Regulation-making and Reporting
- The proposed Act gives the CSRA regulation-making powers for carrying out the purposes and provisions of the proposed Act. A detailed public consultation and publication process is required before making a regulation and is set out in the proposed Act. All proposed regulations would be subject to the consent of the Minister of Finance. The Governor in Council would have directive powers to order the Authority to make, amend or repeal a regulation on the recommendation of the Minister of Finance. There are also urgent regulation-making powers in the proposed Act that would allow temporary adoption of a regulation without the prescribed public comment period.
- The CSRA would have clear reporting requirements set out in the proposed Act. It would be required to submit an annual report to the Minister of Finance with respect to its operations and activities for that year. The report would contain financial statements, a list of regulations and policy statements made that year, and an assessment of the extent to which the purposes of the Act have been fulfilled by the CSRA. The Minister of Finance would be required to table it in Parliament. A copy would also be given to each member of the Council of Ministers. The public would have an opportunity to make comments and ask questions regarding the CSRA’s report at an annual public meeting, which the chair of the board and the Chief Regulator would be required to attend.
- The CSRA would also be required to submit to the Minister of Finance an annual statement of priorities in connection with the administration and enforcement of the proposed Act. The Council of Ministers would be consulted on both the annual report and statement of priorities.
Securities Regulatory Requirements
- The substantive requirements for market participants in the proposed Act are modeled primarily on existing provincial and territorial legislation. The fundamental principles relating to registration, prospectuses, disclosure and take-over bid requirements are incorporated into the proposed Act, while technical requirements and exemptions that relate to these substantive provisions would be set out in regulations. In addition, the proposed Act consolidates the market conduct requirements and provides the CSRA with the powers to take action against those that choose not to meet these requirements.

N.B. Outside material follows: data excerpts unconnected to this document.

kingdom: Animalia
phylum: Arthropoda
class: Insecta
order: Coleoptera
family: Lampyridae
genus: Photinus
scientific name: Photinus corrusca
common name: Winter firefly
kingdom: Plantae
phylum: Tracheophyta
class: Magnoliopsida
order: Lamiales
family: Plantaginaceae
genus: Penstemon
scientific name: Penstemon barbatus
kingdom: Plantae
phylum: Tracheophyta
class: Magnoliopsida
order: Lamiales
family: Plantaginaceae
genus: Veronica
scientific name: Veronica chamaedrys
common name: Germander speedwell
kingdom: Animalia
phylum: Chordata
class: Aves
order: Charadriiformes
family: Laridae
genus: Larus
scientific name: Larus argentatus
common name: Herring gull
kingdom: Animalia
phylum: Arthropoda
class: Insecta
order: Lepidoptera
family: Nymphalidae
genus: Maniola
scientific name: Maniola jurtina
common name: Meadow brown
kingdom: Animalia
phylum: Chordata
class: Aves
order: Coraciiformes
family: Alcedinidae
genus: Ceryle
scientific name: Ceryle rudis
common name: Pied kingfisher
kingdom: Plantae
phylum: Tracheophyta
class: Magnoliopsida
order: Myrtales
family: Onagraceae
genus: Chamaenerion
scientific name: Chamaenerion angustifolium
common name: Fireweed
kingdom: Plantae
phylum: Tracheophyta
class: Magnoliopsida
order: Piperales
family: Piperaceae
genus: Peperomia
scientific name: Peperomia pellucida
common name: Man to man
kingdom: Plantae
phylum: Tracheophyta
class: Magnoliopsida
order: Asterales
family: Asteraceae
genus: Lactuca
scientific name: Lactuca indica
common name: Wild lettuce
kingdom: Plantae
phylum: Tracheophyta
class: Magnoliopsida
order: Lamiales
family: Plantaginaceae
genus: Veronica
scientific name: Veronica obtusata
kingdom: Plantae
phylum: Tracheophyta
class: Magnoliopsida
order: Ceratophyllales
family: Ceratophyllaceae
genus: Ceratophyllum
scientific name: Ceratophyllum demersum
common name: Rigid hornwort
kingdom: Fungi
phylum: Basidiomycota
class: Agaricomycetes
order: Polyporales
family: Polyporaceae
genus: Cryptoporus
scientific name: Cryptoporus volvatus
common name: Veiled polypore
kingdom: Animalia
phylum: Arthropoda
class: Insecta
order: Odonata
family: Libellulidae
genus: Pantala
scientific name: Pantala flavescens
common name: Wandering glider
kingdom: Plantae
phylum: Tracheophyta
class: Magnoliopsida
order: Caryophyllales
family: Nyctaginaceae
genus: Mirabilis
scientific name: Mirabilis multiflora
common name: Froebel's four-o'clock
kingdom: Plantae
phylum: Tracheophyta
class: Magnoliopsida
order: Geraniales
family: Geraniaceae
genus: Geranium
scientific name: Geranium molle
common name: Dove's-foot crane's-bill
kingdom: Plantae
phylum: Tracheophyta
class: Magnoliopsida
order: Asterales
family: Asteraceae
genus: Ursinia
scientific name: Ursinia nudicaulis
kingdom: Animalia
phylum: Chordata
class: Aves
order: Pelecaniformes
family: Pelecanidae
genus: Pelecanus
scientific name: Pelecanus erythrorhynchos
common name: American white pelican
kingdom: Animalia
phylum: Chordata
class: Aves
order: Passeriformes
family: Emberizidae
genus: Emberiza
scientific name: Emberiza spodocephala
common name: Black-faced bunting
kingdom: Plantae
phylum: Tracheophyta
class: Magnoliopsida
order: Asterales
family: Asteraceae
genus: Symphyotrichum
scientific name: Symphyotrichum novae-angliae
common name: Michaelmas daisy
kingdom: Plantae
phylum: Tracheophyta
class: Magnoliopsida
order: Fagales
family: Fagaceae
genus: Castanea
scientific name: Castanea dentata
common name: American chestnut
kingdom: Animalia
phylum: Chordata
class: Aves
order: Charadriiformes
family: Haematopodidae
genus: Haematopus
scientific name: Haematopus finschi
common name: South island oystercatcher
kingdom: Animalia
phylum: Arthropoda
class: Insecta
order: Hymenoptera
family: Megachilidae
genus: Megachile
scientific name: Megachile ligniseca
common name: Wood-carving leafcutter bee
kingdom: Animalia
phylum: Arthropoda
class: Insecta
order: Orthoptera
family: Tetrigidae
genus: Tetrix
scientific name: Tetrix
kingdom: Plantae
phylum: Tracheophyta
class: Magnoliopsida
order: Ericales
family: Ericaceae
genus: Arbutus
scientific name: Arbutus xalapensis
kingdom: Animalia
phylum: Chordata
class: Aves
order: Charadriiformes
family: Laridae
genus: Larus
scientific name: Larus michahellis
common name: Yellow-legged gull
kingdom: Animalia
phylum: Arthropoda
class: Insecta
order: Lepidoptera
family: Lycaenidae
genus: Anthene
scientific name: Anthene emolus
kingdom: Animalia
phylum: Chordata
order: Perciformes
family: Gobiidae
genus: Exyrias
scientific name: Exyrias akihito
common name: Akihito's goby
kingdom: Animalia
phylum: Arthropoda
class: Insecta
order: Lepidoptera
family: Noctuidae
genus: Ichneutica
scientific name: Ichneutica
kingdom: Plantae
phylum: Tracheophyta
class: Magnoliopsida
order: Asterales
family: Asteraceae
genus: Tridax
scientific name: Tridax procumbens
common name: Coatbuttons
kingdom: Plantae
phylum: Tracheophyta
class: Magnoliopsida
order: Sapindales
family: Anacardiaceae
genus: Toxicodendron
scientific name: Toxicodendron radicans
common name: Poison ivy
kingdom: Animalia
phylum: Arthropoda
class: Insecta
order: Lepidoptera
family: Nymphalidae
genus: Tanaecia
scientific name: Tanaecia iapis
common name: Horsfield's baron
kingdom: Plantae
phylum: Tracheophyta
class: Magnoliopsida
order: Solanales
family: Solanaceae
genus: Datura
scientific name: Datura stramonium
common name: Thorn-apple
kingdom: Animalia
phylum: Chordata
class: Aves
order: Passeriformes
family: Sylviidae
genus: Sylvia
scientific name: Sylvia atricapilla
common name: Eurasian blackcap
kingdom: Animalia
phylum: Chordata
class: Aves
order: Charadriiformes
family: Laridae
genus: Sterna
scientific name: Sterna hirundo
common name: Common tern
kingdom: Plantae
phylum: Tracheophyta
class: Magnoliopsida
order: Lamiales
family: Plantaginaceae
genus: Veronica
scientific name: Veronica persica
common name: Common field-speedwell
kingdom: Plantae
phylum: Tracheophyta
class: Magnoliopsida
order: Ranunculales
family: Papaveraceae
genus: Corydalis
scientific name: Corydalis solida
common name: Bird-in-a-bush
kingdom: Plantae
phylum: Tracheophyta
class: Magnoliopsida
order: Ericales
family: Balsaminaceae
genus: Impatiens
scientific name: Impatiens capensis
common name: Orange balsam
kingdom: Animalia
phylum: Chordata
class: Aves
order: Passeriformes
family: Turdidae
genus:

- It is expected that the initial regulations would be primarily derived from the harmonized national instruments that have been developed by provincial and territorial securities regulators. In addition, stakeholders would be consulted during the development of the regulations.
- The proposed Act reflects the Government’s preference for and commitment to a process under which the Canadian securities regulatory regime would apply as willing provinces and territories opt in, with the objective of having one, single national securities regulator supported by a comprehensive statutory and regulatory framework that applies across Canada.